The startup also offers Kubogent, a Kubernetes-based infrastructure accelerator for hosting AI workloads, providing pre-validated architectures with built-in security, observability, disaster recovery, and site reliability practices.
Business model
Aivar follows a service-first, hybrid software and services model, co-building AI solutions with customers and transferring full ownership of the deployed intellectual property. Pricing depends on factors such as infrastructure scale, traffic, supported languages, and customisation needs.
Engagements start with a one-time deployment fee, followed by optional managed services billed based on engineering effort, resource seniority, and engagement complexity, ranging from short-term handovers to subscriptions of eight to ten months or more. Solutions are delivered in modular components, allowing enterprises to adopt only what they need and scale over time across sectors, including fintech, healthcare, retail, and logistics.
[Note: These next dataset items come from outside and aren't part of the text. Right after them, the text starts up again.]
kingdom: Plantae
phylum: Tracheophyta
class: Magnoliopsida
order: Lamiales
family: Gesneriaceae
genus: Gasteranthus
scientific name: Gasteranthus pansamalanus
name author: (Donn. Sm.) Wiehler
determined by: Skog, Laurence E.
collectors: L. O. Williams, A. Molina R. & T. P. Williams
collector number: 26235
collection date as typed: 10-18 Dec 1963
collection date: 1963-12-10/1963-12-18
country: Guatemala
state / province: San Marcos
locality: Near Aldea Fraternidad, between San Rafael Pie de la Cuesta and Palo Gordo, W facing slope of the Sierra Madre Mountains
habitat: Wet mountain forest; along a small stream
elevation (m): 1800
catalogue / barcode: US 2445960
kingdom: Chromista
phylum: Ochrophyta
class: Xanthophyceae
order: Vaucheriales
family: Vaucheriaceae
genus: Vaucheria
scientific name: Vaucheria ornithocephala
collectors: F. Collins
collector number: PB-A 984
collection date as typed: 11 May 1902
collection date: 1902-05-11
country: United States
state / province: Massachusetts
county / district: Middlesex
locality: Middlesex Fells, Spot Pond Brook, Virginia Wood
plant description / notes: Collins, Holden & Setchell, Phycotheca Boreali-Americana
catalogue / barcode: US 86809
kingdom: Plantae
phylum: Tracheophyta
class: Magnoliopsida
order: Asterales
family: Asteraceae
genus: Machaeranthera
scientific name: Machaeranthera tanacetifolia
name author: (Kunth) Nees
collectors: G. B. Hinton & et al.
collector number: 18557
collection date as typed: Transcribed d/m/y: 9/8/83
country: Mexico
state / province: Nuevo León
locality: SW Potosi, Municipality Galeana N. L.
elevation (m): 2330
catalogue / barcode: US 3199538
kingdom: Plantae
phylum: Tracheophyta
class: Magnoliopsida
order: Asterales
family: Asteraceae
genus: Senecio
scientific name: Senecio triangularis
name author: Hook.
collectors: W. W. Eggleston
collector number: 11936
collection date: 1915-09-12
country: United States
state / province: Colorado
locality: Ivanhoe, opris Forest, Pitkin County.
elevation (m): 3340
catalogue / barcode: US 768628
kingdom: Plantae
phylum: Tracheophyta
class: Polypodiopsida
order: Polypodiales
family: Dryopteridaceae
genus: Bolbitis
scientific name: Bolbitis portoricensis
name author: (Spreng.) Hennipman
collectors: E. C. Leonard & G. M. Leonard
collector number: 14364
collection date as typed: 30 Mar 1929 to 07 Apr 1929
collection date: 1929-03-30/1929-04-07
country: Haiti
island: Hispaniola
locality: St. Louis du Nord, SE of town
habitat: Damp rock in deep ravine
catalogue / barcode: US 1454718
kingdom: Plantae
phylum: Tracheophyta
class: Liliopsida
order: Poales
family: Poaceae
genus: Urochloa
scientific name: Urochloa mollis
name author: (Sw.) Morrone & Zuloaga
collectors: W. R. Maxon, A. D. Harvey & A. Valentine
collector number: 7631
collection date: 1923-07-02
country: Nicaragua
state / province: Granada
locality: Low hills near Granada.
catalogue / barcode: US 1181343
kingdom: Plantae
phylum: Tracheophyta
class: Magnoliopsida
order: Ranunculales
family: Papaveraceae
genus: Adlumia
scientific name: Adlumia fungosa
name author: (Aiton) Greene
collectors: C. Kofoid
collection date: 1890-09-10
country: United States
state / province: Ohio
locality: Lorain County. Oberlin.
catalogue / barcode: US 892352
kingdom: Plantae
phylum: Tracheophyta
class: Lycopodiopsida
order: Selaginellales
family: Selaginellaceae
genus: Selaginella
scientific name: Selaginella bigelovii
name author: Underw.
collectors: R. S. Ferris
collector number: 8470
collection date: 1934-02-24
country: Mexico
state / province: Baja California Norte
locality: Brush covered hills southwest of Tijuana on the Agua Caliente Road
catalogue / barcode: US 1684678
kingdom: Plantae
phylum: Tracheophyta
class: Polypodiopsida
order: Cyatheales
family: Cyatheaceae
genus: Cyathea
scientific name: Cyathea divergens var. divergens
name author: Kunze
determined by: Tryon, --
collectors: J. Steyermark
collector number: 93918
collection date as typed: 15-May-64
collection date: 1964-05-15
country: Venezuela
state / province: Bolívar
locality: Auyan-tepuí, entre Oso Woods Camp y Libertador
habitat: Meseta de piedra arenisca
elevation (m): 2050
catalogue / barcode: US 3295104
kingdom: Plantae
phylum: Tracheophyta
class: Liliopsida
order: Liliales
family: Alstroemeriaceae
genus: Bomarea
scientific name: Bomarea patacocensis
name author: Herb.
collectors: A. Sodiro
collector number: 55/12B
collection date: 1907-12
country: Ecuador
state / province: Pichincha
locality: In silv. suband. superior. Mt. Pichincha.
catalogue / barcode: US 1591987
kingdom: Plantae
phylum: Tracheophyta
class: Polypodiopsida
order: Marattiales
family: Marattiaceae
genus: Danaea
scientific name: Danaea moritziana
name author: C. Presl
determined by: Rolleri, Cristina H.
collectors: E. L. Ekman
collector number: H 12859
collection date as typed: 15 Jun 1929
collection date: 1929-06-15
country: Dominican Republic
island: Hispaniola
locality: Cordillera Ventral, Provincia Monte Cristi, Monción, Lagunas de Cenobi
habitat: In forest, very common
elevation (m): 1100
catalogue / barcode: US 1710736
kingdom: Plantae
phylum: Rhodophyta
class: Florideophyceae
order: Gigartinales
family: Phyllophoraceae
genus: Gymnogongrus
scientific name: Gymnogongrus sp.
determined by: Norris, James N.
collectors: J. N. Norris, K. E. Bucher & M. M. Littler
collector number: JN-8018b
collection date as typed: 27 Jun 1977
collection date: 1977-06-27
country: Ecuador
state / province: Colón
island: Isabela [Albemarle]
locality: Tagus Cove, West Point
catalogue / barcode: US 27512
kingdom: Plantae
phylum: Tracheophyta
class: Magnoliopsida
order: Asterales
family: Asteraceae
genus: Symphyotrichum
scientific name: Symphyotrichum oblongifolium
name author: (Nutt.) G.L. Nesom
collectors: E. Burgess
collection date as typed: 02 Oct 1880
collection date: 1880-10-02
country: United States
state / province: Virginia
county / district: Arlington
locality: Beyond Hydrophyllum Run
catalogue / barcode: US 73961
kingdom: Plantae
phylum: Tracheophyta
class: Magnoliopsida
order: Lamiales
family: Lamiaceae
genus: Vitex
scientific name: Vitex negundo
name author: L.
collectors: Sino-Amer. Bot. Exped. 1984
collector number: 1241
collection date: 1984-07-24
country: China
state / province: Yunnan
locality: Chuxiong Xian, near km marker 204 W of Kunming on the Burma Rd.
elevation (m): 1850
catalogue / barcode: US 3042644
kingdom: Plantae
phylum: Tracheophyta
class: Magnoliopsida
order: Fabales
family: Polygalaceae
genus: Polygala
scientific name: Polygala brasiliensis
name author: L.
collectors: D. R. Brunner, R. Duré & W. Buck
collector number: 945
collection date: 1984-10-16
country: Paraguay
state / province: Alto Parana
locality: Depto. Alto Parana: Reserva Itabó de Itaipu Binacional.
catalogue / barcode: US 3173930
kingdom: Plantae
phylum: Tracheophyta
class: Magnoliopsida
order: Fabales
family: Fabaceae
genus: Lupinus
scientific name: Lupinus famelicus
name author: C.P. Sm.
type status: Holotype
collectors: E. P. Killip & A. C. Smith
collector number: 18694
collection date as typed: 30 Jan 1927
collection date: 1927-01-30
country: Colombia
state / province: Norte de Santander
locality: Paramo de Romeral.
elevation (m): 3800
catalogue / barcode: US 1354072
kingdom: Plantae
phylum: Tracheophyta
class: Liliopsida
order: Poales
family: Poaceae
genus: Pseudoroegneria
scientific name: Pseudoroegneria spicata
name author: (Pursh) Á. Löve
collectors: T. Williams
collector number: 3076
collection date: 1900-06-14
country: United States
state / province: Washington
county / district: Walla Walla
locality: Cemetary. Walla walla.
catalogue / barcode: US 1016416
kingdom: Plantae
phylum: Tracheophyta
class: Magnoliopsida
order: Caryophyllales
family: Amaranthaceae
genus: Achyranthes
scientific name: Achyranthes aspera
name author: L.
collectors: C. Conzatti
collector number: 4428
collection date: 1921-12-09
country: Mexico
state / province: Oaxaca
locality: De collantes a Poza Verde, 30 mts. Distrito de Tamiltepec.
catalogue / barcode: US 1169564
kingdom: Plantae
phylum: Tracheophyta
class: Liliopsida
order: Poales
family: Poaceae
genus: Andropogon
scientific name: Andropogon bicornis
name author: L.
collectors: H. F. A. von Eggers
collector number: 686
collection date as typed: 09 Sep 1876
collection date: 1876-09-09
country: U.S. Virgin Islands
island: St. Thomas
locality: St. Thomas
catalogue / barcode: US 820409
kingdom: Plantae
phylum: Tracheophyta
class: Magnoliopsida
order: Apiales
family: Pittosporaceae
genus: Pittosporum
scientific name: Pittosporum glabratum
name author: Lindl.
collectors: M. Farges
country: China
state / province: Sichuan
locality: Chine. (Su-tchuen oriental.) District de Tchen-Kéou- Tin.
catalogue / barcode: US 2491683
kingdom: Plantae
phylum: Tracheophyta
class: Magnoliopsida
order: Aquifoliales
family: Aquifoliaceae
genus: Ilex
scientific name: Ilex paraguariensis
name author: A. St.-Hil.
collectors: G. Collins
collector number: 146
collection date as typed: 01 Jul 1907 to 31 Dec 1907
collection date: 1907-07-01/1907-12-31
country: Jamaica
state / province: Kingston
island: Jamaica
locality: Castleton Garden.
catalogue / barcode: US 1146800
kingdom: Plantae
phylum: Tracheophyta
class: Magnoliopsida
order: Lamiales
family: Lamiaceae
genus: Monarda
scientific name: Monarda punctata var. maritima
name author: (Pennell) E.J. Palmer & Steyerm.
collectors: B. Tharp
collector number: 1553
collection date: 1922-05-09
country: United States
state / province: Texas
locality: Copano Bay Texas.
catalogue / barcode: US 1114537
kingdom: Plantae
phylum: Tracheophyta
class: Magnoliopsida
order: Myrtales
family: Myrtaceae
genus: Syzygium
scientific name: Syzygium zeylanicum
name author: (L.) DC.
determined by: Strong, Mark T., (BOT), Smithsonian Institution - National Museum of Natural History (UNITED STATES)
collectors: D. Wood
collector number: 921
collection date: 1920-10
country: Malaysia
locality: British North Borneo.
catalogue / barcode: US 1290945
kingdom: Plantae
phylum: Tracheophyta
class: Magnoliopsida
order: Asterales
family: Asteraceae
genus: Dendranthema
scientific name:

“Our intent is alignment, not dependency. If we deliver value, customers continue working with us. If they choose to take things in-house, they should be able to do so without friction,” he says.
Looking ahead
The Indian AI market, valued at $9.51 billion in 2024, is projected to reach $130.63 billion by 2032, growing at a CAGR of 39%, according to Fortune Business Insight.
Looking ahead, Aivar sees AI evolving from discrete deployments into the operating layer of enterprise workflows, where processes are continuously optimised and outcomes measured in real time.
“This is not a tooling upgrade, it’s a redefinition of how work gets done. Our objective is to help enterprises navigate that transition pragmatically, with systems that work under real-world constraints,” he says.
The startup competes with AI-focused firms such as Fractal Analytics, Quantiphi, Tiger Analytics, LatentView Analytics, and select GenAI studios and advanced AWS partners, operating in enterprise AI delivery and analytics, while differentiating through faster execution, deeper integration into core workflows, and a service-led accelerator approach.
“Our differentiation is simple, we don’t treat AI as a pilot or a product; we embed it directly into core enterprise workflows and take responsibility for making it work in production,” Rajendran concludes.